New EU green soft-touch opens door for PVC deal
BRUSSELS - The European Commission said has it wants to use less red tape to fight pollution by getting industry to take more voluntary action, and raised the possibility of negotiating a deal with the PVC sector.
The commission, which draws up the European Union\'s environmental laws, said it was open to the idea of more self-regulation as a way of getting quicker environmental benefits than can be achieved by issuing legislative diktats.
\"The commission wants to encourage business to engage in environmental agreements at Community (EU) level,\" EU Environment Commissioner Margot Wallstrom said.
The EU executive is eager to replicate agreements with industry like a deal struck in 1999 to get automakers to reduce carbon dioxide emissions from cars without the need for full-blown legislation.
Among the first companies to be targeted under the new approach are producers of polyvinyl chloride (PVC), the commission said in a 14-page document setting out the requirements for getting EU endorsement for industry action.

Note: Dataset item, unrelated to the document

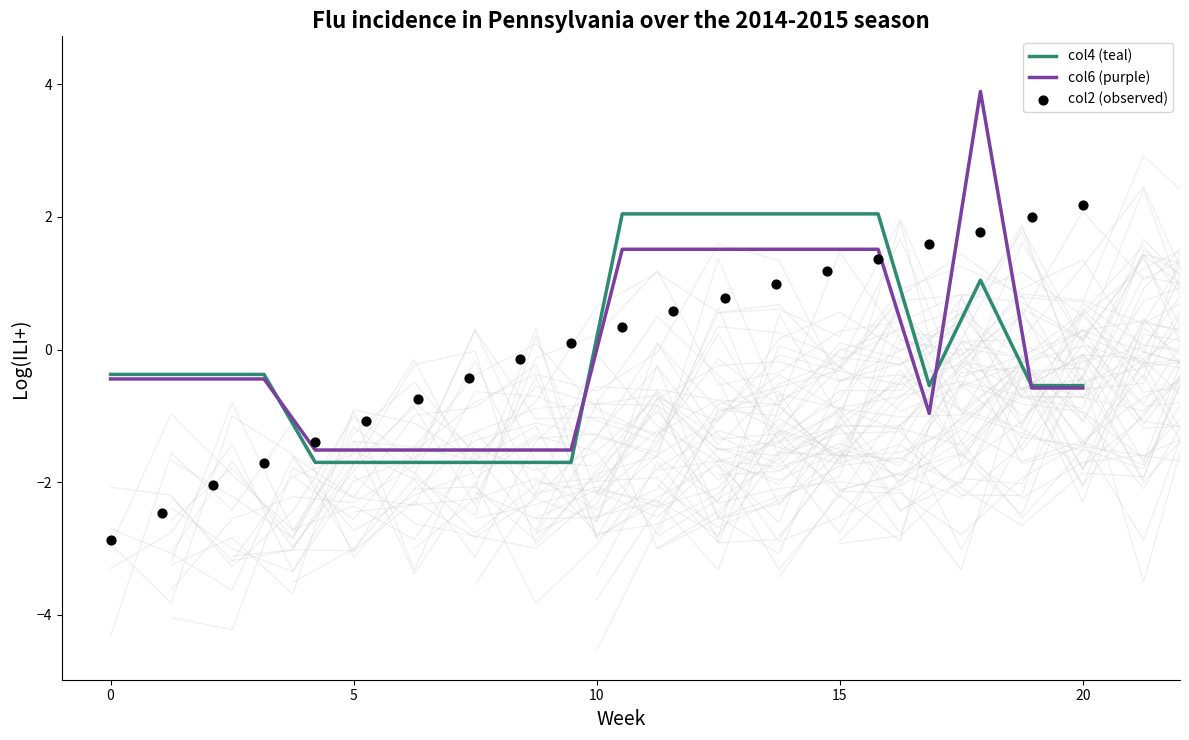

What is the maximum value for col4 (teal)?

2.0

The PVC industry has already drawn up a voluntary initiative on reducing emissions and recycling waste in the hope of averting tough EU laws. The commission has yet to comment formally on the approach but officials say off the record that it does not go far enough.
Environmentalists, who believe PVC is a major pollutant, have lobbied the commission to reject such an approach and legislate against the plastic.
A senior commission official said industry may face mandatory targets for improving its environmental performance although the voluntary approach would be used in some areas.
\"We have said all along that there is going to be a mix of policies,\" the official told reporters.
The voluntary approach may also be used to reduce carbon dioxide emissions from light vans and in some areas of waste management, the document said.